Beware of Things that go Blog in the Night

This post is by Tammy Kiter, Manuscript Reference Librarian

Halloween’s origins can be traced back to the Celtic festival known as Samhain (pronounced “sow-in”). The Celts’ New Year was November 1st. They believed that on the night before the New Year, boundaries between the worlds of the living and the dead overlapped and that ghosts returned to earth to wreak havoc by playing tricks on the living and damaging crops from the harvest.

The word Halloween is derived from “All Hallow’s Eve”, a Christian celebration that dates back to the mid 18th century. When European Immigrants, many of whom were Irish, came to America in the 19th century, they brought a great deal of the Halloween spirit with them and the ideas began to spread throughout the United  States. Many of the traditions that began hundreds of years ago have stood the test of time and have emerged into an integral part of our social culture. By the mid-20th century, the superstitious and religious overtones associated with the holiday were less prominent and the event became a time for communities to celebrate by decorating, attending parties, organizing parades… and eating!

Children at the Henrietta School celebrate Halloween in style, 1920s. Children's Aid Society Collection, MS 111. Photo by A. Tennyson Beals.
Children at the Henrietta School celebrate Halloween in style, 1920s. The Victor Remer Historical Archives of the Children’s Aid Society, MS 111. Photo by A. Tennyson Beals.

Crops from the autumn harvest have always played a large role in Halloween traditions.  One such early European practice involved sending young single women into a cabbage field blindfolded. Each girl brought back a cabbage and the size and shape of said cabbage was believed to determine the likeness of her future mate’s head. (I suppose when they married, they gave birth to Cabbage Patch Kids.) In these wonderful photos from our Children’s Aid Society collection, we see youngsters enjoying some fall favorites. In the first, five African American children from the Henrietta Industrial School don their Halloween hats while eating tasty apples. In the second, a young boy from the Milbank Convalescent Home displays his pumpkin-carving skills.

Young boy with Jackolantern at Milbank Convalescent Home, 1928. The Victor Remer Historical Archives of the Children’s Aid Society, MS 111. Photo by Lewis Hine.

 Trick-or-Treating resembles the late medieval practice known as “souling”, in which the poor went door to door on November 1st begging for “soul cakes” in exchange for saying a prayer for the donor’s deceased loved ones on All Soul’s Day, November 2nd. Shakespeare makes a reference to

Trick-or-Treat Bag, circa 1970s. PR 264, Ephemera File
Trick-or-Treat Bag, circa 1970s. PR 264, Ephemera File

this practice in Two Gentlemen of Verona, when the character Speed states, “to speak puling, like a beggar at Hallowmas”. A few centuries later, children were receiving candy in little Trick-or-Treat goodie bags, such as this one, from our Print Room’s Ephemera File.

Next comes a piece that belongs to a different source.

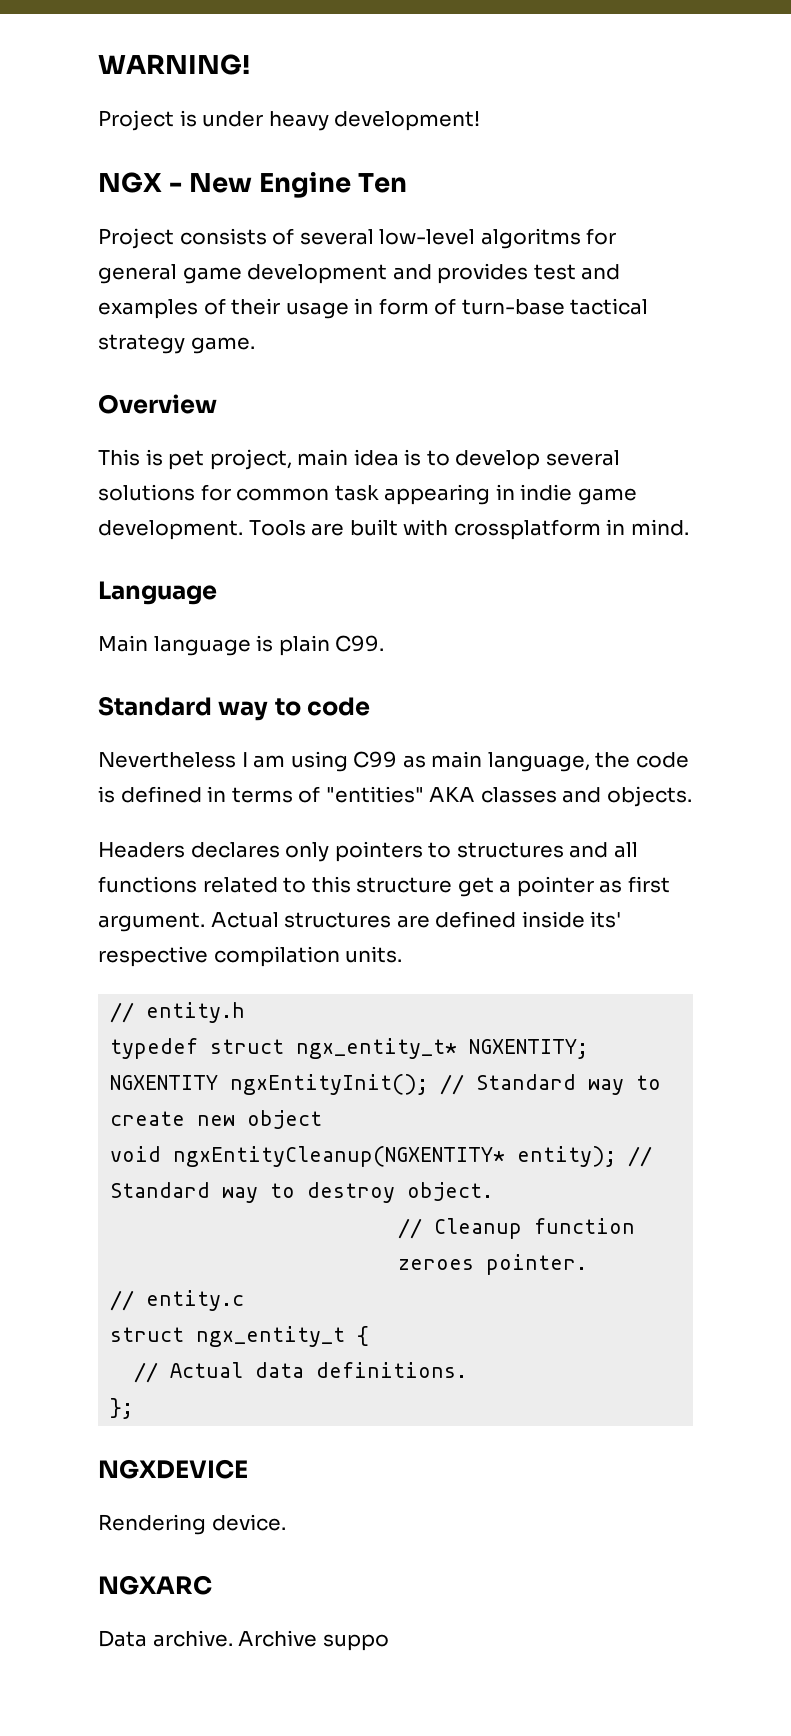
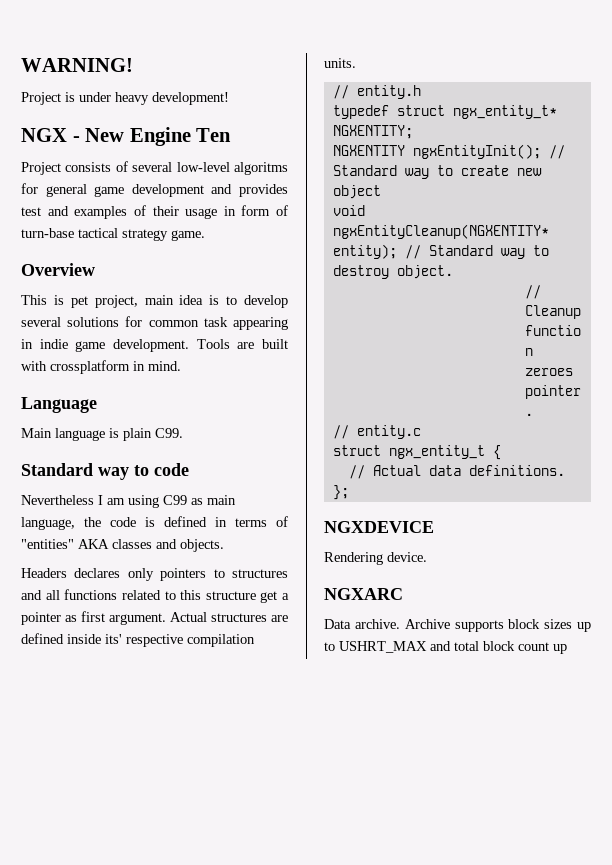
[322,1634,389,1651] suppo -> [454,619,591,632] [324,641,567,654] supports block sizes up to USHRT_MAX and total block count up

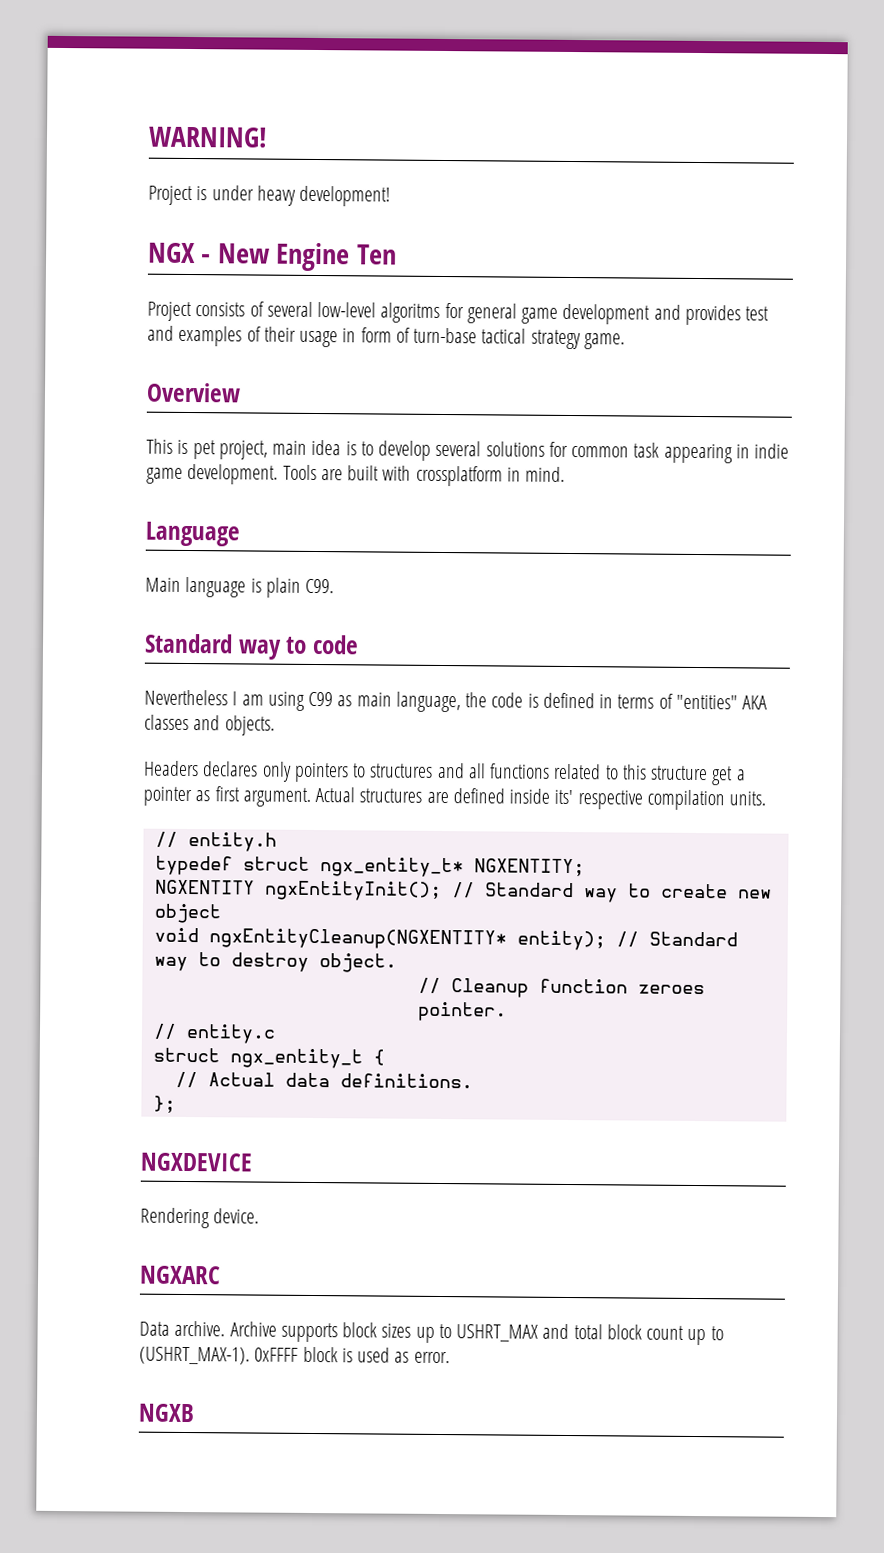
(567, 649) none -> [710,1326,724,1341] [139,1346,450,1365] [138,1403,195,1423] to (USHRT_MAX-1). 0xFFFF block is used as error. // NGXB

 During medieval celebrations, large bonfires burned all evening as rituals were performed. The fires were also built in an effort to ward off evil spirits and singe the brooms of any witches that dared to fly overhead. Today, many people enjoy gathering around campfires to share ghost stories and roast marshmallows. Among the many books in our collection is this children’s book, published in 1948, Spooks of the Valley. All of the stories in the book were taken from folklore related to the Upper HudsonValley in New York.

Endpaper illustration from Spooks of the Valley by Louis C. Jones, 1948.


Have no fear, even if you find yourself traveling on Halloween, you may just get treated to an appropriately-themed meal on your flight. This postcard-sized menu, issued by United Airlines in the 1950s, proves that flying can be fun… even if airline food itself is sometimes scary.

United Airlines Halloween menu, circa 1950s. N-YHS Menu Collection


Come one, come all, and enjoy a festive parade full of creative costumes, live music, pageantry, and a real sense of community. This little pumpkin had her picture taken while standing on the sidelines at the Village Halloween Parade, held here in New York City. The infamous parade celebrates its 40th anniversary this year with a theme of Hallelujah Halloween Revival. After being cancelled last year, due to the devastating effects of Sandy, folks are ready to rally together to show support for the Big Apple and to celebrate Halloween. For more information on this event, check out the following website: http://www.halloween-nyc.com/.

Village Halloween Parade, 1987. PR 267, Erika Stone Photograph Collection


Happy Haunting From The Stacks at N-YHS!